Population de l'étude
A partir de mars 1999, 27 patients ont été recrutés dans sept sites. La charge virale médiane et le nombre de cellules CD4 n'étaient pas significativement différents entre les deux groupes (VL : 4,59 et 4,76, CD4 : 303 et 265). L'âge des patients était également similaire dans les deux groupes.
Résultats
Santé Canada a demandé que l'étude soit interrompue en novembre 1999 en raison de préoccupations concernant la toxicité rénale potentielle de l'adéfovir dipivoxil. Seize participants (neuf dans le groupe IDR et sept dans le groupe SDR) ont terminé l'étude.
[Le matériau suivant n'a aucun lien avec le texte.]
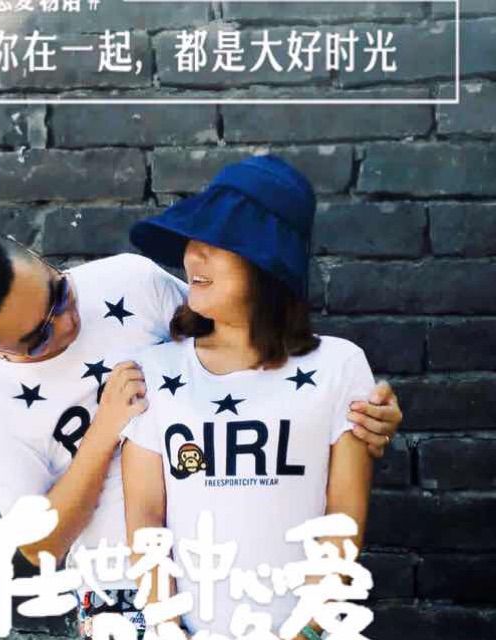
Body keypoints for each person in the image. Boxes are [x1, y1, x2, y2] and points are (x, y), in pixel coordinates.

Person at [0, 174, 402, 638]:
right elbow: (40, 546)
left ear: (36, 257)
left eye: (60, 292)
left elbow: (237, 333)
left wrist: (356, 413)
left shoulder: (129, 282)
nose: (67, 323)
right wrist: (105, 430)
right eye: (39, 337)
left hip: (236, 572)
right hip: (118, 587)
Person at [121, 154, 381, 640]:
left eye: (217, 242)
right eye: (192, 238)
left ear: (267, 261)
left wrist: (307, 632)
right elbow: (145, 517)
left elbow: (342, 517)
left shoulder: (339, 366)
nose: (193, 255)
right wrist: (167, 627)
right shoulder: (153, 371)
La charge virale a diminué dans les deux groupes au cours des 24 semaines de l'essai. Un peu plus de la moitié des patients ont atteint des niveaux indétectables à la semaine 12. Bien que les effectifs soient réduits, il semble que suppression virale maintenue chez les patients ayant répondu au traitement à la semaine 12. numération des CD4 dans les deux groupes. Proportionnellement, davantage d'effets indésirables ont été signalés dans le groupe IDR, mais la proportion d'effets indésirables jugés modérés à graves était similaire dans les deux groupes. La créatinine sérique (indicateur de la fonction rénale) est restée inchangée et aucune anomalie significative n'a été observée dans aucun des deux groupes de traitement.
Conclusions
Un traitement ARV uniquotidien composé d'adéfovir, de ddI, de 3TC et de névirapine s'est avéré aussi efficace et bien toléré qu'un traitement standard contenant des IP dans un petit groupe de patients naïfs d'ARV sur une période de 24 semaines.